Performance: Eva Ammermann und Mario Scheuermann rühren was zusammen

Was kommt dabei heraus, wenn sich eine Aktionskünstlerin und ein Schriftsteller zu einer gemeinsamen Performance verabreden? Im Falle von Eva Ammermann und Mario Scheuermann etwas ganz Bodenständiges: Sie bereiten eine deftige Wintersuppe und philosophieren dabei über Kraut und Rüben und warum Kochen auch Kunst ist. Alles zusammen bildete schließlich die verblüffende Finissage, die der Ausstellung "L'aliment" von Eva Ammermann in der Galerie Hagenström einen letzten Aha-Effekt bescherte. Ungewöhnlich auch deshalb, weil in dem Ende zugleich ein neuer Anfang lag - doch davon soll später noch die Rede sein.

Selten drängt sich die Frage "Was darf Kunst?" so sehr auf, wie beim Betrachten der Fotoarbeiten von Eva Ammermann. "Mit Essen spielt man nicht" - die Mahnung aus Kindertagen blockiert zunächst das Einlassen auf die ungewöhnlichen Motive der Künstlerin: Erbsen mit Marmelade an einen Frauenschuh gepappt, eine Arbeitsjacke "aufgepeppt" mit Spitzkohlblättern, eine Rotkohl-Handtasche, mit der Eva Ammermann ganz selbstverständlich über den Hamburger Jungfernstieg flaniert. Überhaupt ist die Künstlerin meist selbst Teil der Performance und dem Betrachter der Bilder stellt sich unweigerlich eine Frage: Was ist absurder - Ammermann, die im Mantel aus getrockneten Brotscheiben vor einer großen Bank posiert, oder die Passanten, die achtlos vorbeilaufen, als sei es das Normalste auf der Welt?

Ähnliche Ansätze wie die der 54-jährigen Künstlerin aus Kuddewörde gab es übrigens schon in den 60er-Jahren. Der Schweizer Dieter Roth begann damals mit Nahrungsmitteln zu experimentieren: Wurstscheiben, Schokolade oder Gewürze wie Anis dienten ihm als Material für seine Kunstobjekte - die "Eat-Art" war geboren.

Für den Lauenburger Journalisten und Gastro-Autor Mario Scheuermann hat diese Form der Kunst eine eigenständige, ästhetische Komponente.
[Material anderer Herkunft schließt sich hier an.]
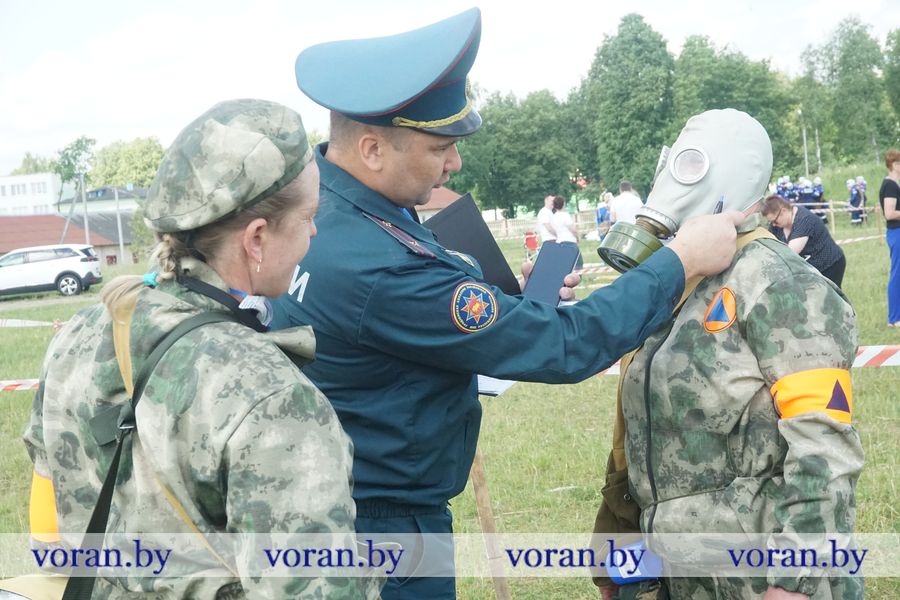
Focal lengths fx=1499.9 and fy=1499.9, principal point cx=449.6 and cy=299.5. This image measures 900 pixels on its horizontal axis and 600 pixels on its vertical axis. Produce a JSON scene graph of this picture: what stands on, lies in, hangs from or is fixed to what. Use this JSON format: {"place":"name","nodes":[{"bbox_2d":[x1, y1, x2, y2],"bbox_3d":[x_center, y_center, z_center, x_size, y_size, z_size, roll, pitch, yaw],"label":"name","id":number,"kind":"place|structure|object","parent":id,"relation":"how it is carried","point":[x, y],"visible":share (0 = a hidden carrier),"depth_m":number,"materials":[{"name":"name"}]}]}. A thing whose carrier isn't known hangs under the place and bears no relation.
{"place":"outdoors","nodes":[
{"label":"outdoors","id":0,"kind":"place"},
{"bbox_2d":[0,172,72,216],"label":"white building","id":1,"kind":"structure","parent":0,"point":[7,203],"materials":[{"name":"white"}]},
{"bbox_2d":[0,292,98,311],"label":"road","id":2,"kind":"structure","parent":0,"point":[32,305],"materials":[{"name":"grey concrete"}]},
{"bbox_2d":[0,213,137,268],"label":"red-roofed building","id":3,"kind":"structure","parent":0,"point":[2,247],"materials":[{"name":"brick"}]},
{"bbox_2d":[57,184,148,213],"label":"house","id":4,"kind":"structure","parent":0,"point":[138,195],"materials":[{"name":"paint"}]},
{"bbox_2d":[415,185,463,222],"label":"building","id":5,"kind":"structure","parent":0,"point":[435,210],"materials":[{"name":"brick"}]},
{"bbox_2d":[0,0,899,177],"label":"sky","id":6,"kind":"structure","parent":0,"point":[150,4],"materials":[{"name":"white"}]},
{"bbox_2d":[0,199,899,599],"label":"lawn","id":7,"kind":"structure","parent":0,"point":[608,383],"materials":[{"name":"green plant"}]},
{"bbox_2d":[0,378,39,391],"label":"barrier tape","id":8,"kind":"object","parent":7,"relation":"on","point":[2,382],"visible":0.45,"depth_m":9.78,"materials":[{"name":"plastic"}]},
{"bbox_2d":[0,318,63,327],"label":"barrier tape","id":9,"kind":"object","parent":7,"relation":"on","point":[43,324],"visible":0.77,"depth_m":22.68,"materials":[{"name":"white"}]},
{"bbox_2d":[0,243,101,296],"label":"white car","id":10,"kind":"object","parent":7,"relation":"on","point":[76,259],"visible":1,"depth_m":44.91,"materials":[{"name":"white metal"}]},
{"bbox_2d":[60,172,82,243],"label":"utility pole","id":11,"kind":"object","parent":7,"relation":"on","point":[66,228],"visible":0.74,"depth_m":61.23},
{"bbox_2d":[79,173,89,243],"bbox_3d":[-14.042,-2.806,57.840,0.387,4.463,0.373,-3,5,-1],"label":"pole","id":12,"kind":"object","parent":7,"relation":"on","point":[85,217],"visible":0.69,"depth_m":57.75,"materials":[{"name":"grey"}]},
{"bbox_2d":[114,185,124,263],"bbox_3d":[-13.880,-2.959,63.122,0.346,4.726,0.350,-3,5,-1],"label":"pole","id":13,"kind":"object","parent":7,"relation":"on","point":[120,237],"visible":0.84,"depth_m":63.10,"materials":[{"name":"grey metal"}]},
{"bbox_2d":[19,98,378,599],"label":"woman","id":14,"kind":"object","parent":7,"relation":"on","point":[268,401],"visible":0.98,"depth_m":2.35},
{"bbox_2d":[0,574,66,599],"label":"bag","id":15,"kind":"object","parent":14,"relation":"on","point":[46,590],"visible":0.62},
{"bbox_2d":[470,448,511,599],"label":"wooden stake","id":16,"kind":"object","parent":7,"relation":"on","point":[479,495],"visible":0.71,"depth_m":5.15,"materials":[{"name":"brown wood"}]},
{"bbox_2d":[270,7,755,599],"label":"man","id":17,"kind":"object","parent":7,"relation":"on","point":[404,144],"visible":0.87,"depth_m":3.21},
{"bbox_2d":[424,194,520,295],"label":"black folder","id":18,"kind":"object","parent":17,"relation":"in","point":[488,240],"visible":0.6,"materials":[{"name":"black leather"}]},
{"bbox_2d":[476,375,517,396],"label":"paper","id":19,"kind":"object","parent":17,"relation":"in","point":[506,385],"visible":0.21,"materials":[{"name":"white paper"}]},
{"bbox_2d":[523,240,579,306],"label":"smartphone","id":20,"kind":"object","parent":17,"relation":"in","point":[568,261],"visible":0.85,"depth_m":3.62,"materials":[{"name":"black"}]},
{"bbox_2d":[713,195,723,213],"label":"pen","id":21,"kind":"object","parent":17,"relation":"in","point":[719,207],"visible":0.4,"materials":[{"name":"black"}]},
{"bbox_2d":[452,86,586,217],"label":"tree","id":22,"kind":"object","parent":7,"relation":"on","point":[515,149],"visible":0.8,"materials":[{"name":"green plant"}]},
{"bbox_2d":[523,230,538,260],"bbox_3d":[1.936,-1.186,35.599,0.590,0.892,0.645,-3,5,-1],"label":"red chair","id":23,"kind":"object","parent":7,"relation":"on","point":[532,245],"visible":0.85,"depth_m":35.51,"materials":[{"name":"red"}]},
{"bbox_2d":[483,209,598,240],"bbox_3d":[3.338,-2.755,58.816,7.721,1.283,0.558,-3,5,-1],"label":"fence","id":24,"kind":"object","parent":7,"relation":"on","point":[520,226],"visible":0.42,"depth_m":58.85,"materials":[{"name":"brown wood"}]},
{"bbox_2d":[536,194,557,246],"bbox_3d":[1.851,-1.180,26.959,0.639,1.432,0.707,1,6,41],"label":"man","id":25,"kind":"object","parent":7,"relation":"on","point":[545,214],"visible":0.68,"depth_m":26.80},
{"bbox_2d":[550,194,578,244],"bbox_3d":[1.984,-1.003,25.966,0.643,1.527,0.702,-3,5,-1],"label":"woman","id":26,"kind":"object","parent":7,"relation":"on","point":[557,205],"visible":0.66,"depth_m":25.80},
{"bbox_2d":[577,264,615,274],"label":"barrier tape","id":27,"kind":"object","parent":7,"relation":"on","point":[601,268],"visible":0.29,"depth_m":21.53,"materials":[{"name":"plastic"}]},
{"bbox_2d":[595,192,610,239],"bbox_3d":[3.768,-1.893,36.399,0.682,1.508,0.727,1,6,41],"label":"person","id":28,"kind":"object","parent":7,"relation":"on","point":[601,216],"visible":0.68,"depth_m":36.29},
{"bbox_2d":[611,181,643,224],"bbox_3d":[2.890,-1.229,24.168,0.652,1.332,0.674,-5,5,-30],"label":"man","id":29,"kind":"object","parent":7,"relation":"on","point":[624,195],"visible":0.6,"depth_m":23.94},
{"bbox_2d":[595,112,864,599],"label":"person","id":30,"kind":"object","parent":7,"relation":"on","point":[823,425],"visible":0.96,"depth_m":3.41},
{"bbox_2d":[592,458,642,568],"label":"bag","id":31,"kind":"object","parent":30,"relation":"hanging from","point":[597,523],"visible":0.32,"depth_m":3.73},
{"bbox_2d":[606,541,663,583],"bbox_3d":[0.457,0.610,3.463,0.176,0.094,0.129,-3,5,-1],"label":"pouch","id":32,"kind":"object","parent":30,"relation":"attached to","point":[650,565],"visible":0.59,"depth_m":3.43,"materials":[{"name":"blue"}]},
{"bbox_2d":[774,175,794,200],"bbox_3d":[10.931,-3.252,49.093,0.902,1.753,0.933,-4,5,-12],"label":"person","id":33,"kind":"object","parent":7,"relation":"on","point":[781,182],"visible":0.62,"depth_m":48.83},
{"bbox_2d":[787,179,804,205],"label":"person","id":34,"kind":"object","parent":7,"relation":"on","point":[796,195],"visible":0.51,"depth_m":49.27},
{"bbox_2d":[761,195,847,285],"bbox_3d":[3.225,-0.350,13.531,0.689,1.105,0.811,-1,5,21],"label":"woman","id":35,"kind":"object","parent":7,"relation":"on","point":[807,235],"visible":0.65,"depth_m":13.33},
{"bbox_2d":[796,177,814,209],"bbox_3d":[11.530,-3.145,48.703,0.886,1.728,0.932,-4,5,-12],"label":"person","id":36,"kind":"object","parent":7,"relation":"on","point":[805,195],"visible":0.66,"depth_m":48.46},
{"bbox_2d":[809,176,824,217],"bbox_3d":[12.385,-3.297,50.592,0.746,1.828,0.881,-1,5,21],"label":"person","id":37,"kind":"object","parent":7,"relation":"on","point":[819,189],"visible":0.53,"depth_m":50.39},
{"bbox_2d":[775,201,882,233],"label":"wooden fence","id":38,"kind":"object","parent":7,"relation":"on","point":[832,210],"visible":0.44,"depth_m":41.52,"materials":[{"name":"brown wood"}]},
{"bbox_2d":[846,177,863,224],"bbox_3d":[13.277,-3.208,49.074,0.796,1.774,0.826,-4,5,-16],"label":"person","id":39,"kind":"object","parent":7,"relation":"on","point":[855,216],"visible":0.82,"depth_m":48.90},
{"bbox_2d":[835,233,882,243],"bbox_3d":[7.533,-1.117,26.932,3.590,0.224,0.480,-5,5,-22],"label":"barrier tape","id":40,"kind":"object","parent":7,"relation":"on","point":[849,240],"visible":0.5,"depth_m":26.95,"materials":[{"name":"plastic"}]},
{"bbox_2d":[880,148,899,330],"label":"woman","id":41,"kind":"object","parent":7,"relation":"on","point":[892,249],"visible":0.98,"depth_m":14.36},
{"label":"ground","id":42,"kind":"structure","parent":0},
{"bbox_2d":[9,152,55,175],"label":"tree","id":43,"kind":"object","parent":42,"relation":"on","point":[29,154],"visible":0.35,"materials":[{"name":"green plant"}]},
{"bbox_2d":[52,135,95,206],"label":"tree","id":44,"kind":"object","parent":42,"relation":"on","point":[78,142],"visible":0.7,"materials":[{"name":"green plant"}]},
{"bbox_2d":[88,136,164,189],"label":"tree","id":45,"kind":"object","parent":42,"relation":"on","point":[129,156],"visible":0.62,"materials":[{"name":"green plant"}]},
{"bbox_2d":[582,12,675,196],"label":"tree","id":46,"kind":"object","parent":42,"relation":"on","point":[626,95],"visible":0.9,"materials":[{"name":"green plant"}]},
{"bbox_2d":[672,36,796,173],"label":"tree","id":47,"kind":"object","parent":42,"relation":"on","point":[731,102],"visible":0.68,"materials":[{"name":"green plant"}]},
{"bbox_2d":[801,122,808,174],"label":"pole","id":48,"kind":"object","parent":42,"relation":"on","point":[805,154],"visible":0.6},
{"bbox_2d":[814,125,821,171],"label":"pole","id":49,"kind":"object","parent":42,"relation":"on","point":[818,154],"visible":0.6,"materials":[{"name":"wood"}]},
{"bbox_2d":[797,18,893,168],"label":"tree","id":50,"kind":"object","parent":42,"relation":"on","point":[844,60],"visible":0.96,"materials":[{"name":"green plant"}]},
{"bbox_2d":[882,27,899,135],"label":"tree","id":51,"kind":"object","parent":42,"relation":"on","point":[899,105],"visible":1,"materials":[{"name":"green plant"}]}
]}

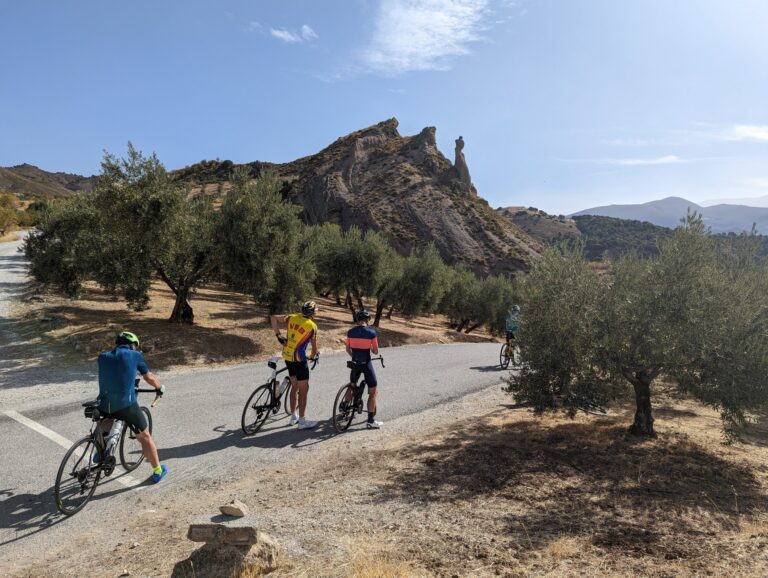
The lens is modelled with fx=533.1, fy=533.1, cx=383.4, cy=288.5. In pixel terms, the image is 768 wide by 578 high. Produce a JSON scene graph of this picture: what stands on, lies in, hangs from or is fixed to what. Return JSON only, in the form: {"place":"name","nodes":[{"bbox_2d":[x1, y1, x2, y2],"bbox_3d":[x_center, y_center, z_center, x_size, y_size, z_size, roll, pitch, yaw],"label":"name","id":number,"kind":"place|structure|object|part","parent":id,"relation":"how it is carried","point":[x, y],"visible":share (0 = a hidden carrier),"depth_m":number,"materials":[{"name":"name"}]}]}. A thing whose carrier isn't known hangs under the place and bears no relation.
{"place":"outdoors","nodes":[
{"label":"outdoors","id":0,"kind":"place"},
{"bbox_2d":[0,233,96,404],"label":"gravel path","id":1,"kind":"structure","parent":0,"point":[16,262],"materials":[{"name":"grey"}]},
{"bbox_2d":[0,163,99,197],"label":"hill","id":2,"kind":"structure","parent":0,"point":[71,177],"materials":[{"name":"brown soil"}]},
{"bbox_2d":[0,341,513,567],"label":"road","id":3,"kind":"structure","parent":0,"point":[404,351],"materials":[{"name":"grey asphalt"}]},
{"bbox_2d":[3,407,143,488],"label":"road marking","id":4,"kind":"object","parent":3,"relation":"on","point":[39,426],"visible":0.9,"depth_m":6.09,"materials":[{"name":"white paint"}]},
{"bbox_2d":[52,382,161,518],"bbox_3d":[-2.692,1.476,5.205,0.526,1.048,1.559,1,4,7],"label":"bicycle","id":5,"kind":"object","parent":3,"relation":"on","point":[62,466],"visible":0.75,"depth_m":4.99,"materials":[{"name":"black metal"}]},
{"bbox_2d":[83,399,102,419],"bbox_3d":[-2.775,1.149,5.138,0.217,0.160,0.301,1,4,7],"label":"saddle bag","id":6,"kind":"object","parent":5,"relation":"attached to","point":[89,415],"visible":0.68,"depth_m":5.06,"materials":[{"name":"black plastic"}]},
{"bbox_2d":[104,418,123,456],"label":"water bottle","id":7,"kind":"object","parent":5,"relation":"attached to","point":[116,429],"visible":0.79,"depth_m":5.18,"materials":[{"name":"white plastic"}]},
{"bbox_2d":[95,330,167,482],"bbox_3d":[-2.553,1.173,5.375,0.546,1.558,1.151,-1,4,-14],"label":"man","id":8,"kind":"object","parent":5,"relation":"on","point":[128,389],"visible":0.96,"depth_m":5.12},
{"bbox_2d":[240,355,317,434],"bbox_3d":[-1.409,1.479,7.656,0.549,1.086,1.717,3,5,28],"label":"bicycle","id":9,"kind":"object","parent":3,"relation":"on","point":[242,420],"visible":0.75,"depth_m":7.40,"materials":[{"name":"black metal"}]},
{"bbox_2d":[267,356,281,367],"bbox_3d":[-1.566,1.051,7.700,0.185,0.147,0.270,2,5,23],"label":"saddle bag","id":10,"kind":"object","parent":9,"relation":"attached to","point":[270,364],"visible":0.96,"depth_m":7.63,"materials":[{"name":"plastic"}]},
{"bbox_2d":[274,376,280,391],"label":"water bottle","id":11,"kind":"object","parent":9,"relation":"attached to","point":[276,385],"visible":0.9,"depth_m":7.50,"materials":[{"name":"plastic"}]},
{"bbox_2d":[269,299,319,429],"bbox_3d":[-1.275,1.084,7.638,0.523,1.827,1.100,-3,5,-35],"label":"man","id":12,"kind":"object","parent":3,"relation":"on","point":[297,370],"visible":0.99,"depth_m":7.36},
{"bbox_2d":[331,355,383,432],"bbox_3d":[-0.380,1.560,7.893,0.532,1.090,1.375,3,5,26],"label":"bicycle","id":13,"kind":"object","parent":3,"relation":"on","point":[334,407],"visible":0.75,"depth_m":7.75,"materials":[{"name":"black metal"}]},
{"bbox_2d":[344,308,383,427],"bbox_3d":[-0.303,1.163,7.846,0.559,1.753,1.223,1,4,7],"label":"man","id":14,"kind":"object","parent":3,"relation":"on","point":[370,335],"visible":0.99,"depth_m":7.60},
{"bbox_2d":[498,338,520,369],"bbox_3d":[3.586,1.819,15.000,0.619,1.010,1.276,1,4,7],"label":"bicycle","id":15,"kind":"object","parent":3,"relation":"on","point":[500,353],"visible":0.57,"depth_m":14.87,"materials":[{"name":"black metal"}]},
{"bbox_2d":[504,304,521,362],"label":"person","id":16,"kind":"object","parent":15,"relation":"on","point":[512,319],"visible":0.74,"depth_m":14.79},
{"bbox_2d":[24,280,510,373],"label":"ground","id":17,"kind":"structure","parent":0,"point":[415,332],"materials":[{"name":"brown soil"}]},
{"bbox_2d":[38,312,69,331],"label":"rock","id":18,"kind":"object","parent":17,"relation":"on","point":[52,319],"visible":0.84,"depth_m":13.75,"materials":[{"name":"grey stone"}]},
{"bbox_2d":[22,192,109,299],"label":"olive tree","id":19,"kind":"object","parent":17,"relation":"on","point":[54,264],"visible":0.59,"depth_m":15.61,"materials":[{"name":"plant"}]},
{"bbox_2d":[33,143,220,322],"bbox_3d":[-6.568,-1.466,14.914,5.482,5.084,4.599,1,4,7],"label":"olive tree","id":20,"kind":"object","parent":17,"relation":"on","point":[179,296],"visible":0.92,"depth_m":14.05,"materials":[{"name":"plant"}]},
{"label":"trunk","id":21,"kind":"part","parent":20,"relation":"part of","materials":[{"name":"brown wood"}]},
{"bbox_2d":[212,169,314,313],"bbox_3d":[-3.874,-1.305,16.681,3.740,4.954,3.742,1,4,7],"label":"olive tree","id":22,"kind":"object","parent":17,"relation":"on","point":[273,246],"visible":0.94,"depth_m":15.93,"materials":[{"name":"plant"}]},
{"bbox_2d":[310,223,391,321],"bbox_3d":[-1.382,-0.522,21.174,3.803,4.101,3.552,1,4,7],"label":"olive tree","id":23,"kind":"object","parent":17,"relation":"on","point":[347,264],"visible":0.9,"depth_m":20.46,"materials":[{"name":"plant"}]},
{"bbox_2d":[381,242,452,322],"bbox_3d":[1.033,-0.096,23.467,3.941,3.887,3.767,1,4,7],"label":"olive tree","id":24,"kind":"object","parent":17,"relation":"on","point":[426,275],"visible":0.87,"depth_m":22.69,"materials":[{"name":"plant"}]},
{"bbox_2d":[440,271,516,335],"bbox_3d":[4.362,0.713,25.729,4.421,3.543,4.005,2,5,21],"label":"olive tree","id":25,"kind":"object","parent":17,"relation":"on","point":[494,297],"visible":0.81,"depth_m":24.79,"materials":[{"name":"plant"}]},
{"bbox_2d":[249,21,318,43],"label":"cloud","id":26,"kind":"structure","parent":0,"point":[305,27],"materials":[{"name":"white"}]},
{"bbox_2d":[163,118,544,276],"label":"rocky hill","id":27,"kind":"structure","parent":0,"point":[384,173],"materials":[{"name":"brown stone"}]},
{"bbox_2d":[452,136,474,193],"label":"rock spire","id":28,"kind":"object","parent":27,"relation":"on","point":[457,142],"visible":0.71,"materials":[{"name":"stone"}]},
{"bbox_2d":[0,0,767,216],"label":"sky","id":29,"kind":"structure","parent":0,"point":[513,197],"materials":[{"name":"blue"}]},
{"bbox_2d":[21,385,767,577],"label":"dry grass","id":30,"kind":"structure","parent":0,"point":[492,418],"materials":[{"name":"brown"}]},
{"bbox_2d":[176,530,282,577],"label":"rock","id":31,"kind":"object","parent":30,"relation":"on","point":[231,551],"visible":0.72,"depth_m":3.62,"materials":[{"name":"stone"}]},
{"bbox_2d":[187,516,260,546],"bbox_3d":[-1.110,1.698,3.770,0.532,0.134,0.339,1,4,7],"label":"rock","id":32,"kind":"object","parent":31,"relation":"on","point":[197,534],"visible":0.94,"depth_m":3.67,"materials":[{"name":"grey stone"}]},
{"bbox_2d":[221,500,247,516],"bbox_3d":[-1.070,1.575,3.814,0.187,0.092,0.129,1,4,7],"label":"rock","id":33,"kind":"object","parent":32,"relation":"on","point":[229,507],"visible":1,"depth_m":3.78,"materials":[{"name":"stone"}]},
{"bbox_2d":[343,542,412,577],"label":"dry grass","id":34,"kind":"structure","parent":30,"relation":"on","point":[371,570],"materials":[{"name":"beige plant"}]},
{"bbox_2d":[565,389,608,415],"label":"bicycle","id":35,"kind":"object","parent":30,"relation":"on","point":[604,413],"visible":0.5,"depth_m":9.11,"materials":[{"name":"metal"}]},
{"bbox_2d":[506,210,767,443],"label":"olive tree","id":36,"kind":"object","parent":30,"relation":"on","point":[644,373],"visible":0.99,"depth_m":6.65,"materials":[{"name":"plant"}]},
{"label":"trunk","id":37,"kind":"part","parent":36,"relation":"part of","materials":[{"name":"brown wood"}]},
{"bbox_2d":[349,0,494,76],"label":"cloud","id":38,"kind":"structure","parent":0,"point":[442,24],"materials":[{"name":"white"}]},
{"bbox_2d":[493,206,580,243],"label":"hill","id":39,"kind":"structure","parent":0,"point":[512,208],"materials":[{"name":"brown soil"}]},
{"bbox_2d":[492,205,767,262],"label":"hill","id":40,"kind":"structure","parent":0,"point":[578,223],"materials":[{"name":"green plant"}]},
{"bbox_2d":[589,154,682,165],"label":"cloud","id":41,"kind":"structure","parent":0,"point":[665,159],"materials":[{"name":"white"}]},
{"bbox_2d":[572,195,767,236],"label":"mountain","id":42,"kind":"structure","parent":0,"point":[652,204],"materials":[{"name":"grey"}]},
{"bbox_2d":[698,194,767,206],"label":"mountain","id":43,"kind":"structure","parent":0,"point":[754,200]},
{"bbox_2d":[722,123,767,142],"label":"cloud","id":44,"kind":"structure","parent":0,"point":[754,134],"materials":[{"name":"white"}]},
{"label":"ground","id":45,"kind":"structure","parent":0},
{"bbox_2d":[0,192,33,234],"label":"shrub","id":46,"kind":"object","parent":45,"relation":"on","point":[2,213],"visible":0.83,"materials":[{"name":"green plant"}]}
]}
Der sinnliche Aspekt der so anders verarbeiteten Lebensmittel inspirierte ihn dazu, in seiner schier unerschöpflichen Sammlung nach einem Rezept aus regionalen Produkten zu stöbern. "Kochen ist ein schöpferischer Prozess, also Kunst", sagt er und schlägt so den Bogen zu den Bildern von Eva Ammermann. Was die beiden kreativen Köpfe dann gemeinsam schufen, darf sich ohne Weiteres ein Feuerwerk der Farben nennen: Suppe aus Roter Bete, Ingwer und Rotwein - bis auf den letzten Tropfen ausgelöffelt von den Gästen der Finissage. Das schmeckt nach mehr, sagen sich Eva Ammermann und Mario Scheuermann. Schon sind sie auf der Suche einem unverwechselbaren Rezept für eine leichte Sommerspeise.

Unter dem Stichwort "Eat-Art" findet man übrigens bei Google: Die Künstler reflektieren die Produktion, Verwertung und den Konsum von Lebensmitteln als Mittel der Identitätsstiftung in einer globalisierten Gesellschaft. Vielleicht ist es aber auch viel einfacher: Das, was Eva Ammermann und Mario Scheuermann zusammenrühren, ist Kunst in bestem Sinne.